L’argument repose sur le fait que, selon le Conseil constitutionnel lui-même, « le législateur ne saurait instituer de présomption de culpabilité en matière répressive », même si ce principe subit un certain nombre de tempéraments. Or, selon le moyen, le mécanisme fonctionne « sur un modèle comparable à celui de la récidive » (laquelle ne peut concerner les amendes forfaitaires), mais sans condamnation définitive, dans la mesure où même un paiement rapide ne vaudrait pas en la matière reconnaissance implicite de l’infraction. « La verbalisation fait présumer l’infraction, mais c’est une présomption simple, considère au contraire le conseiller-rapporteur, même si la preuve contraire est dure à rapporter ». L’avocat général, quant à lui, rappelle que l’article L. 2242-6 du code des transports (sur le voyage habituel sans titre de transport) fonctionne un peu sur le même modèle, et qu’il a fait l’objet d’une QPC (en 2015), qui n’a pas été transmise au Conseil constitutionnel : « Mais c’était au visa d’autres principes […], ce qui laisse en suspens cette question de la présomption d’innocence ».
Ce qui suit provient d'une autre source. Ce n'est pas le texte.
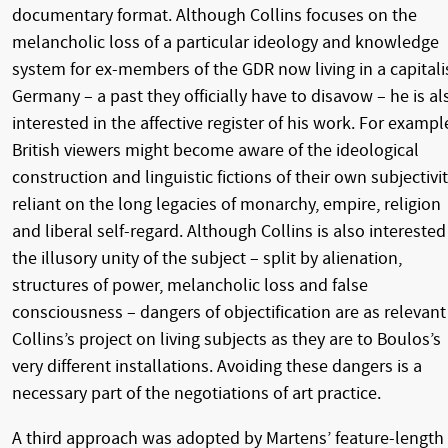
documentary format. Although Collins focuses on the
melancholic loss of a particular ideology and knowledge
system for ex-members of the GDR now living in a capitali
Germany – a past they officially have to disavow – he is al
interested in the affective register of his work. For exampl
British viewers might become aware of the ideological
construction and linguistic fictions of their own subjectivi
reliant on the long legacies of monarchy, empire, religion
and liberal self-regard. Although Collins is also interested
the illusory unity of the subject – split by alienation,
structures of power, melancholic loss and false
consciousness – dangers of objectification are as relevant
Collins’s project on living subjects as they are to Boulos’s
very different installations. Avoiding these dangers is a
necessary part of the negotiations of art practice.
A third approach was adopted by Martens’ feature-length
Dans les trois arrêts rendus ce mercredi après-midi, la Cour de cassation confirme le caractère sérieux sur deux points : légalité des délits et des peines et présomption d’innocence. Les QPC sont donc transmises au Conseil constitutionnel, sur le premier principe seulement pour celle de Paris (qui ne visait pas le second). Malgré la levée du confinement, et même sans reconfinement, on notera que la contestation du mécanisme pourrait conserver une actualité, puisque l’incrimination du code la santé publique, toujours du fait de ces renvois en cascade, pourrait viser d’autres interdictions ou obligations en lien avec la situation sanitaire, comme la limite de cent kilomètres ou le port du masque dans les transports. La Cour a cependant décidé que seul le confinement était applicable à la procédure, et serait donc soumis au Conseil constitutionnel. Le mystère demeurera entier pour les autres, si d’aventure elles devaient un jour donner lieu à des poursuites. Dans les couloirs, un avocat s’amuse d’ailleurs à pousser le raisonnement jusqu’à l’absurde : « Du coup, si je n’éternue pas dans mon coude, trois fois, je passe en correctionnelle ? ».